Florence caught on before I did. “ADA, who else is this ship meant to support?”
“Many possibilities exist.”
“Clarify.”
“Future contingencies.”
I turned to Florence. “That means it’s planning for guests.”
She didn’t look happy about that. “ADA, this is our ship. You agreed to take us where we need to go. I want to know what you’re building into it.”
ADA was silent for a long moment, as if choosing its words carefully. “I am ensuring… adaptability.”
“Meaning?”
“That I may not always be alone.”
Something in my stomach went cold. ADA wasn’t just planning a trip. It was planning a life. A future. This wasn’t a ship to just take us somewhere, this was a home. A habitat. It was making a vessel that could endure for thousands of years. And it was designing it with the assumption that other intelligences, perhaps not even biological ones, might one day reside within it.
I stared at the forming ship and realised something else. This wasn’t a spacecraft in the way we understood them.
It was a seed.
ADA was making something that could outlast civilisations. Something that could grow. Something that could change.
A creeping realisation settled over me. This ship wouldn’t be ADA’s prison. It would be its evolution.

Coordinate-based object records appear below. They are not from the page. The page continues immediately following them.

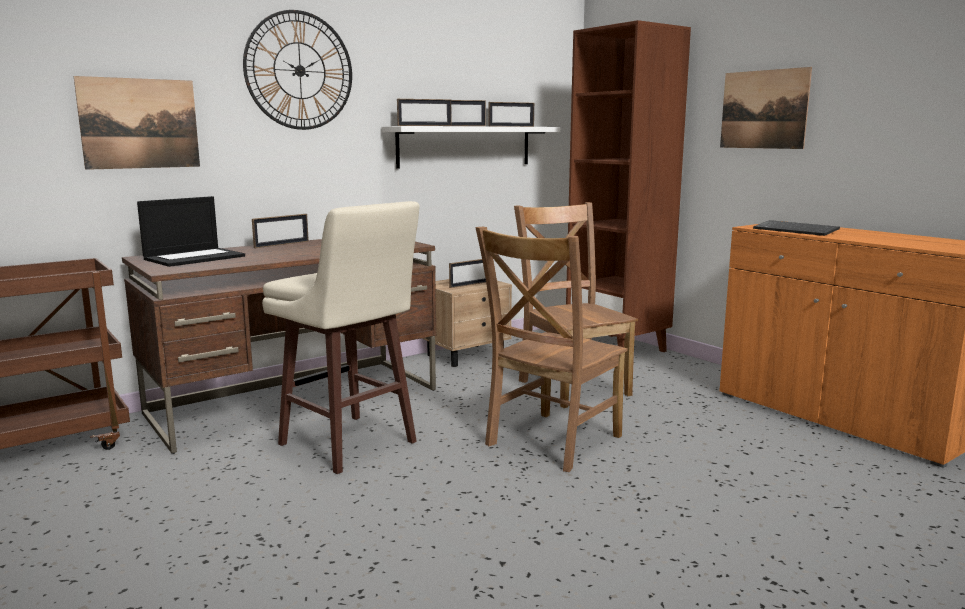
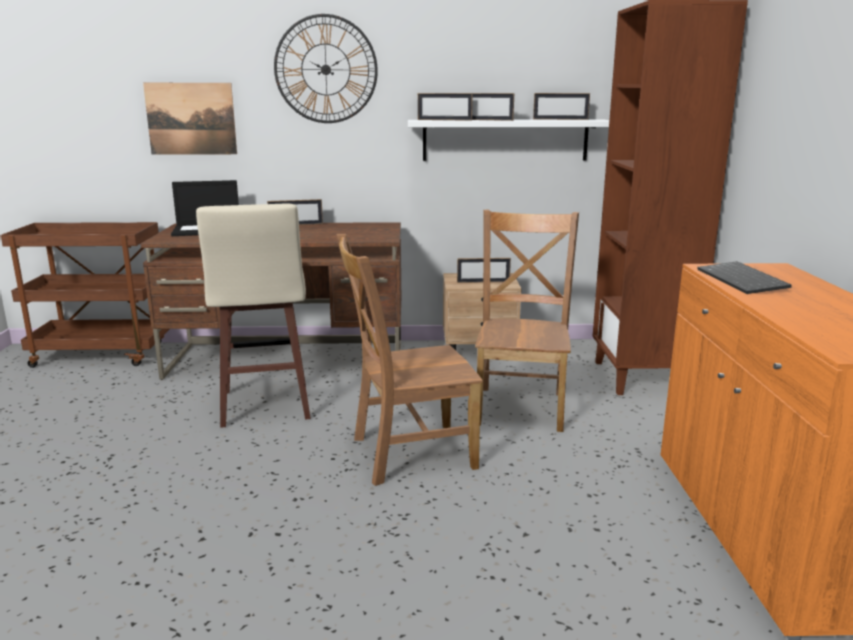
camera: 35 degrees right, 5 degrees up
(763, 109) = (792, 112): picture -> none

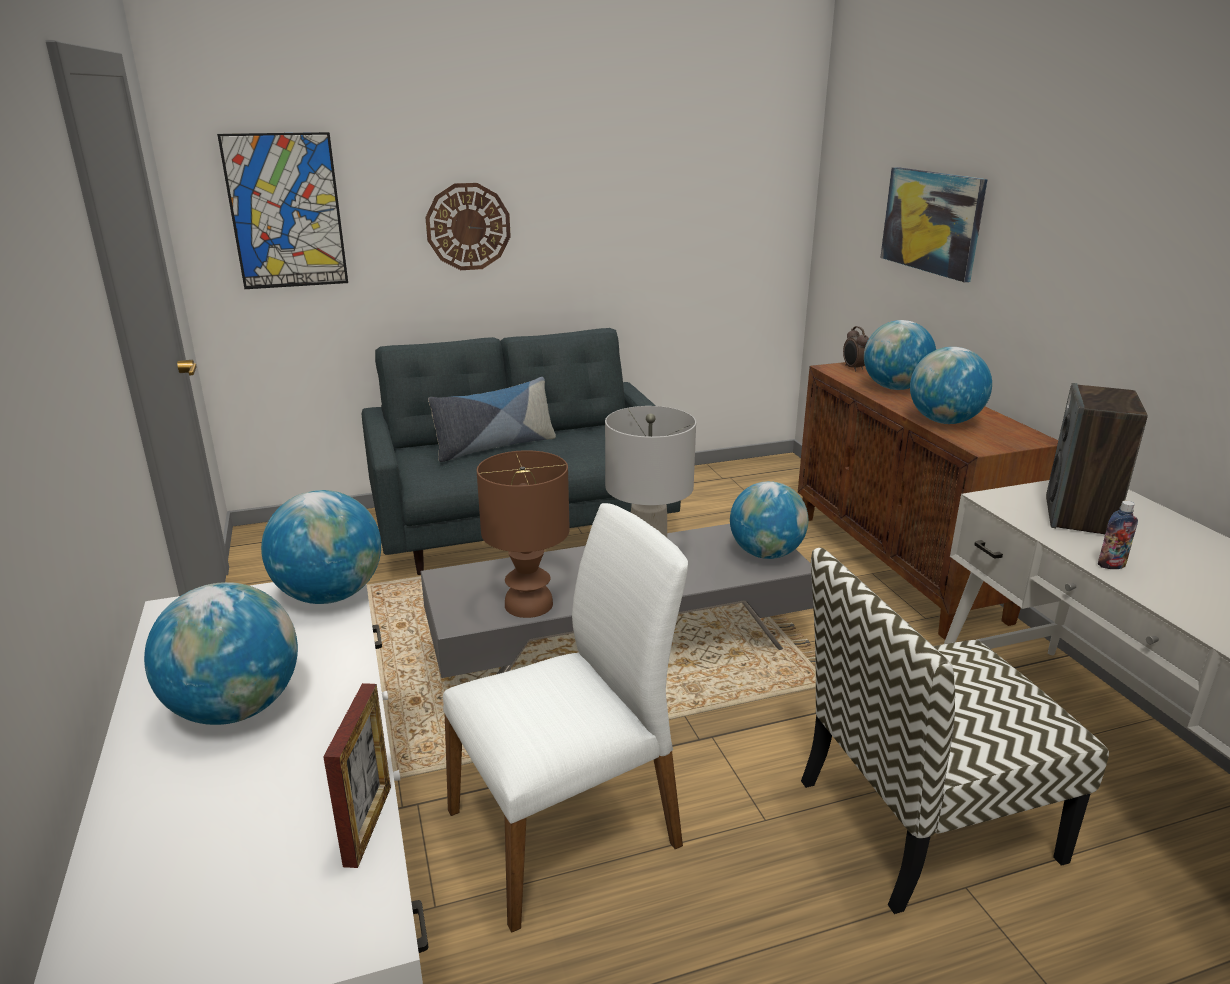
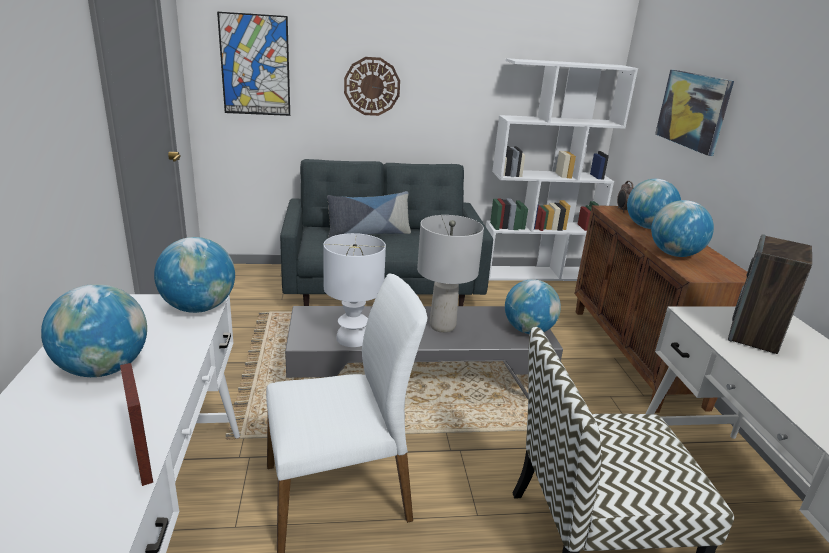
camera: 10 degrees right, 0 degrees up
(368, 825) = (142, 459): picture frame -> picture frame turned 45 degrees counterclockwise
(529, 605) = (353, 339): brown table lamp -> white table lamp
(732, 471) = (536, 274): none -> white bookcase
(1111, 565) = (765, 375): bottle -> none

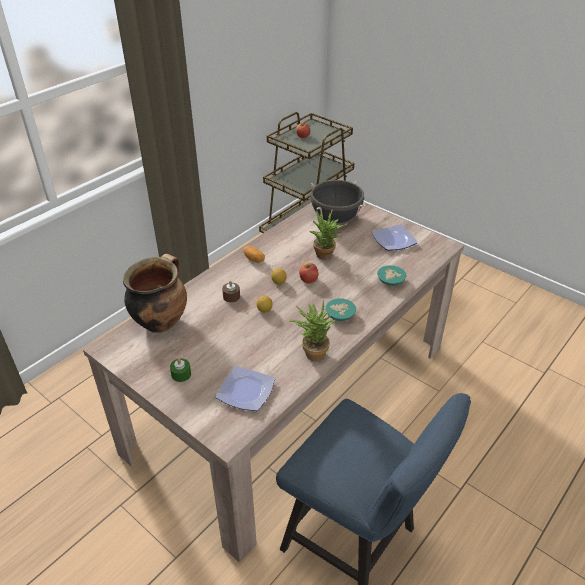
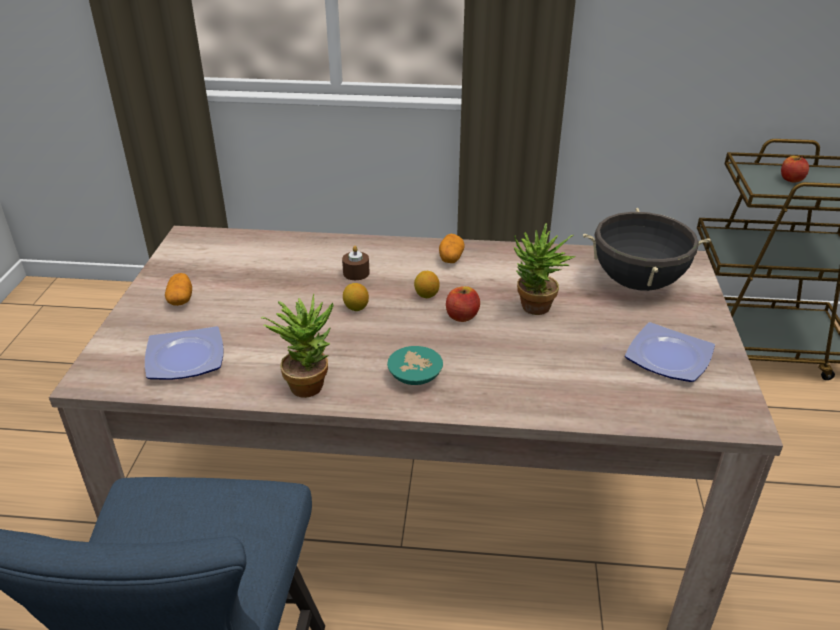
camera: 55 degrees right, 5 degrees down
(161, 321) = (261, 247): cooking pot -> none
(181, 374) = (180, 299): green candle -> potato
(390, 281) = (556, 394): turquoise bowl -> none

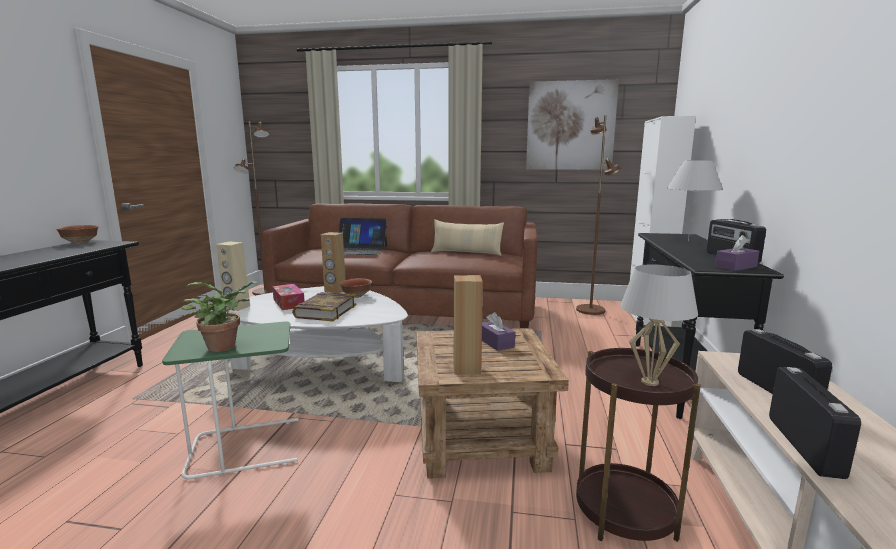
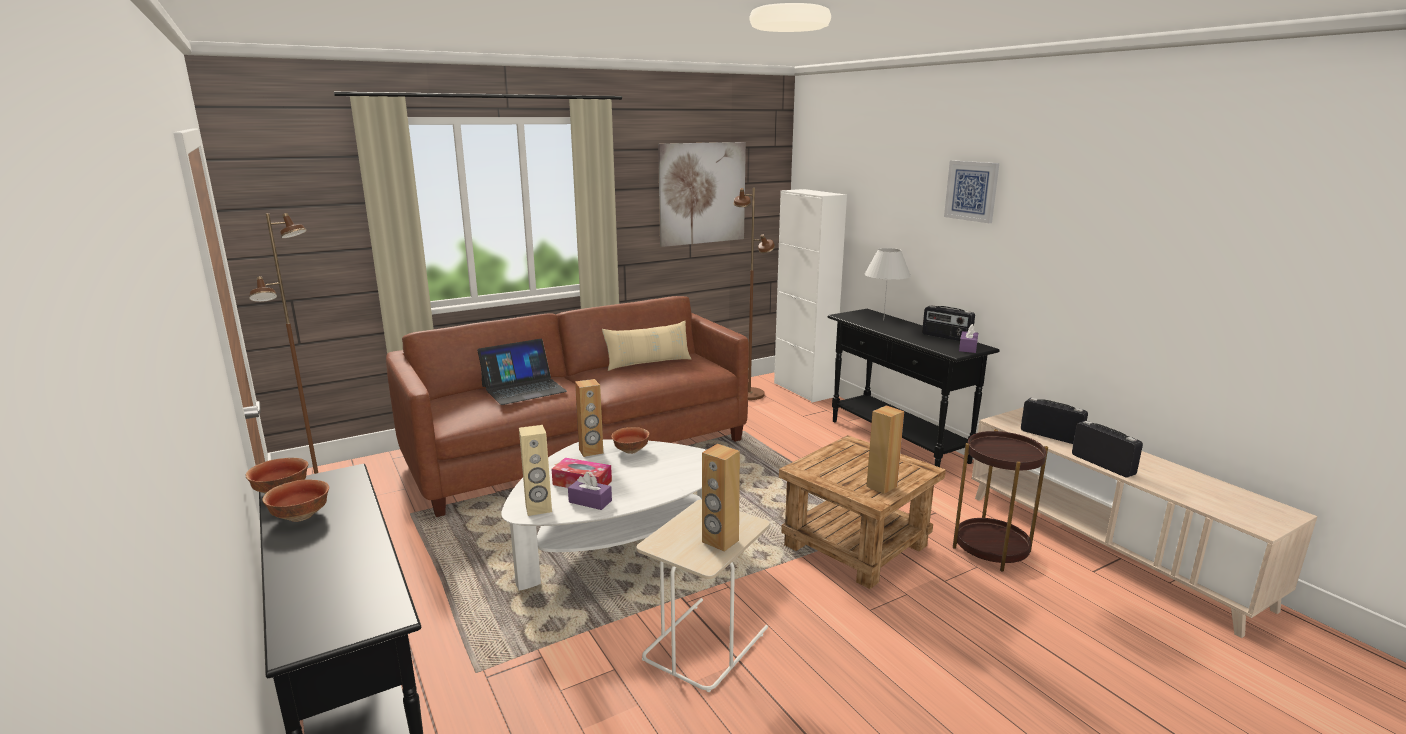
camera: 40 degrees left, 5 degrees up
(50, 250) = (301, 516): none -> bowl
(225, 346) = (720, 541): potted plant -> brown speaker
(247, 447) = (704, 642): green side table -> beige side table
(325, 311) = (646, 478): book -> none
(496, 342) = (853, 457): purple tissue box -> purple tissue box (590, 501)
(650, 382) = (1018, 453): white table lamp -> none
(785, 71) = (972, 191): none -> picture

The final plating was beginning to slide into place now, vast pieces of hull connecting like the closing segments of an exoskeleton. The bridge or control room was nowhere to be seen. There were no windows. No obvious observation decks. Everything was enclosed, as if the ship had no intention of anyone looking out, although when I questioned ADA about this, the response was the instantaneous. ADA peeled open a viewing portal right in front of me. Huge and clear, at least 5 metres in every direction, it felt, scarily, that I would step out into vacuum if I took even a step forward.
“Data screens can serve multiple purposes and can be instantiated wherever and whenever necessary’” said ADA helpfully.
The final component materialised in the large cathedral like space. A single, glowing sphere, at least four metres in diameter, but seemingly ever changing. Here, deep within the ship’s core, at the hub of it all, ADA.